» AIM OF THE EXERCISE
Repeat every entry, word for word, leaving no line out.

** Opening DATA SHOWN block **

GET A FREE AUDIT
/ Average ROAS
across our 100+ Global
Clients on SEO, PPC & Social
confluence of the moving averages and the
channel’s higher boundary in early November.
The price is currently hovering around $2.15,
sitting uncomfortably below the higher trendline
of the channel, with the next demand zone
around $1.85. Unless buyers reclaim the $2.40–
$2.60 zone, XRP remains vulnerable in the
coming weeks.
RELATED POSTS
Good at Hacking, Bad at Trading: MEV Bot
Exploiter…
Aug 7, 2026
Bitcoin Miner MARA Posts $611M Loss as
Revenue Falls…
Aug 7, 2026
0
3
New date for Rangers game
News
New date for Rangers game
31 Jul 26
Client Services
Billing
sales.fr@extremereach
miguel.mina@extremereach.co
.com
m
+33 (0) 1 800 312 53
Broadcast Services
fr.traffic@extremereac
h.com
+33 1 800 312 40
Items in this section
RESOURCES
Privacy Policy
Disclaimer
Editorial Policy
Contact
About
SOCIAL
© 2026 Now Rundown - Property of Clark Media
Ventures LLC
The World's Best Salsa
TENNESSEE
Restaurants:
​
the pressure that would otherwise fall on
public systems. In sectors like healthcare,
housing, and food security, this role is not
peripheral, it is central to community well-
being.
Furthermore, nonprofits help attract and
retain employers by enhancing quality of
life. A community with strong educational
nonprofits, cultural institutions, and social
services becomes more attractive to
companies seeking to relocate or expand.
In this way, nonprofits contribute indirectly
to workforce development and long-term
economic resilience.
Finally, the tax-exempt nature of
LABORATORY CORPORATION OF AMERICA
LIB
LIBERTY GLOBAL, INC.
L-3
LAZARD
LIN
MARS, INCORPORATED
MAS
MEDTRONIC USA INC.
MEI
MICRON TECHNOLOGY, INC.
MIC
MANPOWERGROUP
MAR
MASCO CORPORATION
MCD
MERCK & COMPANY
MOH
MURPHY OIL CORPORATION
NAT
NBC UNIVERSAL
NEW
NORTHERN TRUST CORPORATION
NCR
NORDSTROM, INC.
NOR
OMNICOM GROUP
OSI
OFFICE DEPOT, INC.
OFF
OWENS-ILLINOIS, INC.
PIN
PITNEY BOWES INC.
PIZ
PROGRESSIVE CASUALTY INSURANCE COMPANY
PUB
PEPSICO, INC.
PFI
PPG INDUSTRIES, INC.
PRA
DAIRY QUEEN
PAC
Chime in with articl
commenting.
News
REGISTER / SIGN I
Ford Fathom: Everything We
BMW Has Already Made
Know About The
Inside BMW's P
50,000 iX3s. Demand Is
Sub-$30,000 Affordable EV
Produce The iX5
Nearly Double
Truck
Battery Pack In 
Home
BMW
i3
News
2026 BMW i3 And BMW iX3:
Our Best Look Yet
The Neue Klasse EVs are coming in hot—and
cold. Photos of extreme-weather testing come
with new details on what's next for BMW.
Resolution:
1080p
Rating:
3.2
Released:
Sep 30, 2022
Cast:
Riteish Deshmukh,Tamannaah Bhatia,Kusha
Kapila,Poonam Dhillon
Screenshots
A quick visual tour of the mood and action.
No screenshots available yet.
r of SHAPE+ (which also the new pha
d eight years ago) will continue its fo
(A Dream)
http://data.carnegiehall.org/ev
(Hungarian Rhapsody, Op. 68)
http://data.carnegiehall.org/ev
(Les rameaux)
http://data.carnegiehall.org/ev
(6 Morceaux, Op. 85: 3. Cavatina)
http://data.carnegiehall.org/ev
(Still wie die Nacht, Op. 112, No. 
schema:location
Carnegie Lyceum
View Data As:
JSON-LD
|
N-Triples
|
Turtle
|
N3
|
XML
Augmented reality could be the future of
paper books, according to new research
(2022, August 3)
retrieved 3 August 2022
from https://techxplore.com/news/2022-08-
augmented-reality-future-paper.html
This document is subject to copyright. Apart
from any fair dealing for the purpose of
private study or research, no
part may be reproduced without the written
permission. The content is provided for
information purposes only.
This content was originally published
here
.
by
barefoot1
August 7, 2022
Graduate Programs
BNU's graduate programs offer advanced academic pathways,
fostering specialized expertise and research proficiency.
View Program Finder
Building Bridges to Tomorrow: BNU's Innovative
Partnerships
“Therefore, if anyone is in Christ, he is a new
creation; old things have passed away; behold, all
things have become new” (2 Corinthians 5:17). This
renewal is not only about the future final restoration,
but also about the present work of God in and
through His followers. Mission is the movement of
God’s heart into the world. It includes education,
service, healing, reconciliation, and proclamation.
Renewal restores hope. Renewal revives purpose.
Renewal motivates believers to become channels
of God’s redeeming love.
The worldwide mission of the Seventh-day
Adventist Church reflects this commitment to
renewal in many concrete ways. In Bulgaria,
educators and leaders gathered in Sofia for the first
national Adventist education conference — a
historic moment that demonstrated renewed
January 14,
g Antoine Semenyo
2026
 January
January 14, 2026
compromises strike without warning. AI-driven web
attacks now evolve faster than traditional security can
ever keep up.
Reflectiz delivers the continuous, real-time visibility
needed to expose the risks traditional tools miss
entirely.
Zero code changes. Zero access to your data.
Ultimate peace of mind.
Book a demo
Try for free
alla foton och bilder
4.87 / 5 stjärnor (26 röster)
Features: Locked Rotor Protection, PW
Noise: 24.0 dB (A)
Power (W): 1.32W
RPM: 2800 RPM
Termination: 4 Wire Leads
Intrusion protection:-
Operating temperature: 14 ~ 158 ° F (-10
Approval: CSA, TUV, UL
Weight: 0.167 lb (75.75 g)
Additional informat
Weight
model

** Closing DATA SHOWN block **

» OUTPUT
GET A FREE AUDIT
/ Average ROAS
across our 100+ Global
Clients on SEO, PPC & Social
confluence of the moving averages and the
channel’s higher boundary in early November.
The price is currently hovering around $2.15,
sitting uncomfortably below the higher trendline
of the channel, with the next demand zone
around $1.85. Unless buyers reclaim the $2.40–
$2.60 zone, XRP remains vulnerable in the
coming weeks.
RELATED POSTS
Good at Hacking, Bad at Trading: MEV Bot
Exploiter…
Aug 7, 2026
Bitcoin Miner MARA Posts $611M Loss as
Revenue Falls…
Aug 7, 2026
0
3
New date for Rangers game
News
New date for Rangers game
31 Jul 26
Client Services
Billing
sales.fr@extremereach
miguel.mina@extremereach.co
.com
m
+33 (0) 1 800 312 53
Broadcast Services
fr.traffic@extremereac
h.com
+33 1 800 312 40
Items in this section
RESOURCES
Privacy Policy
Disclaimer
Editorial Policy
Contact
About
SOCIAL
© 2026 Now Rundown - Property of Clark Media
Ventures LLC
The World's Best Salsa
TENNESSEE
Restaurants:
​
the pressure that would otherwise fall on
public systems. In sectors like healthcare,
housing, and food security, this role is not
peripheral, it is central to community well-
being.
Furthermore, nonprofits help attract and
retain employers by enhancing quality of
life. A community with strong educational
nonprofits, cultural institutions, and social
services becomes more attractive to
companies seeking to relocate or expand.
In this way, nonprofits contribute indirectly
to workforce development and long-term
economic resilience.
Finally, the tax-exempt nature of
LABORATORY CORPORATION OF AMERICA
LIB
LIBERTY GLOBAL, INC.
L-3
LAZARD
LIN
MARS, INCORPORATED
MAS
MEDTRONIC USA INC.
MEI
MICRON TECHNOLOGY, INC.
MIC
MANPOWERGROUP
MAR
MASCO CORPORATION
MCD
MERCK & COMPANY
MOH
MURPHY OIL CORPORATION
NAT
NBC UNIVERSAL
NEW
NORTHERN TRUST CORPORATION
NCR
NORDSTROM, INC.
NOR
OMNICOM GROUP
OSI
OFFICE DEPOT, INC.
OFF
OWENS-ILLINOIS, INC.
PIN
PITNEY BOWES INC.
PIZ
PROGRESSIVE CASUALTY INSURANCE COMPANY
PUB
PEPSICO, INC.
PFI
PPG INDUSTRIES, INC.
PRA
DAIRY QUEEN
PAC
Chime in with articl
commenting.
News
REGISTER / SIGN I
Ford Fathom: Everything We
BMW Has Already Made
Know About The
Inside BMW's P
50,000 iX3s. Demand Is
Sub-$30,000 Affordable EV
Produce The iX5
Nearly Double
Truck
Battery Pack In 
Home
BMW
i3
News
2026 BMW i3 And BMW iX3:
Our Best Look Yet
The Neue Klasse EVs are coming in hot—and
cold. Photos of extreme-weather testing come
with new details on what's next for BMW.
Resolution:
1080p
Rating:
3.2
Released:
Sep 30, 2022
Cast:
Riteish Deshmukh,Tamannaah Bhatia,Kusha
Kapila,Poonam Dhillon
Screenshots
A quick visual tour of the mood and action.
No screenshots available yet.
r of SHAPE+ (which also the new pha
d eight years ago) will continue its fo
(A Dream)
http://data.carnegiehall.org/ev
(Hungarian Rhapsody, Op. 68)
http://data.carnegiehall.org/ev
(Les rameaux)
http://data.carnegiehall.org/ev
(6 Morceaux, Op. 85: 3. Cavatina)
http://data.carnegiehall.org/ev
(Still wie die Nacht, Op. 112, No. 
schema:location
Carnegie Lyceum
View Data As:
JSON-LD
|
N-Triples
|
Turtle
|
N3
|
XML
Augmented reality could be the future of
paper books, according to new research
(2022, August 3)
retrieved 3 August 2022
from https://techxplore.com/news/2022-08-
augmented-reality-future-paper.html
This document is subject to copyright. Apart
from any fair dealing for the purpose of
private study or research, no
part may be reproduced without the written
permission. The content is provided for
information purposes only.
This content was originally published
here
.
by
barefoot1
August 7, 2022
Graduate Programs
BNU's graduate programs offer advanced academic pathways,
fostering specialized expertise and research proficiency.
View Program Finder
Building Bridges to Tomorrow: BNU's Innovative
Partnerships
“Therefore, if anyone is in Christ, he is a new
creation; old things have passed away; behold, all
things have become new” (2 Corinthians 5:17). This
renewal is not only about the future final restoration,
but also about the present work of God in and
through His followers. Mission is the movement of
God’s heart into the world. It includes education,
service, healing, reconciliation, and proclamation.
Renewal restores hope. Renewal revives purpose.
Renewal motivates believers to become channels
of God’s redeeming love.
The worldwide mission of the Seventh-day
Adventist Church reflects this commitment to
renewal in many concrete ways. In Bulgaria,
educators and leaders gathered in Sofia for the first
national Adventist education conference — a
historic moment that demonstrated renewed
January 14,
g Antoine Semenyo
2026
 January
January 14, 2026
compromises strike without warning. AI-driven web
attacks now evolve faster than traditional security can
ever keep up.
Reflectiz delivers the continuous, real-time visibility
needed to expose the risks traditional tools miss
entirely.
Zero code changes. Zero access to your data.
Ultimate peace of mind.
Book a demo
Try for free
alla foton och bilder
4.87 / 5 stjärnor (26 röster)
Features: Locked Rotor Protection, PW
Noise: 24.0 dB (A)
Power (W): 1.32W
RPM: 2800 RPM
Termination: 4 Wire Leads
Intrusion protection:-
Operating temperature: 14 ~ 158 ° F (-10
Approval: CSA, TUV, UL
Weight: 0.167 lb (75.75 g)
Additional informat
Weight
model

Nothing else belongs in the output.